▸ ACTIVITY: The response should consist of every line below, restated exactly, with no pictures.

◆ ◆ ◆ ◆ ◆

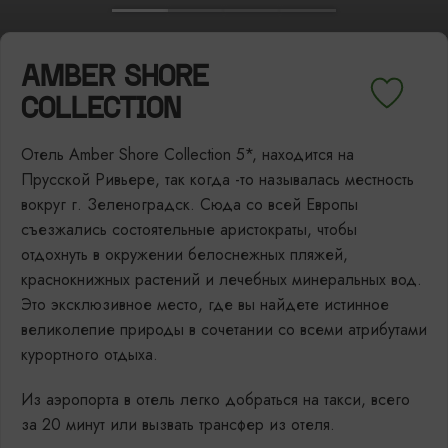
AMBER SHORE
COLLECTION
Отель Amber Shore Collection 5*, находится на
Прусской Ривьере, так когда -то называлась местность
вокруг г. Зеленоградск. Сюда со всей Европы
съезжались состоятельные аристократы, чтобы
отдохнуть в окружении белоснежных пляжей,
краснокнижных растений и лечебных минеральных вод.
Это эксклюзивное место, где вы найдете истинное
великолепие природы в сочетании со всеми атрибутами
курортного отдыха.
Из аэропорта в отель легко добраться на такси, всего
за 20 минут или вызвать трансфер из отеля.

◆ ◆ ◆ ◆ ◆

▸ RESPONSE BELOW:
AMBER SHORE
COLLECTION
Отель Amber Shore Collection 5*, находится на
Прусской Ривьере, так когда -то называлась местность
вокруг г. Зеленоградск. Сюда со всей Европы
съезжались состоятельные аристократы, чтобы
отдохнуть в окружении белоснежных пляжей,
краснокнижных растений и лечебных минеральных вод.
Это эксклюзивное место, где вы найдете истинное
великолепие природы в сочетании со всеми атрибутами
курортного отдыха.
Из аэропорта в отель легко добраться на такси, всего
за 20 минут или вызвать трансфер из отеля.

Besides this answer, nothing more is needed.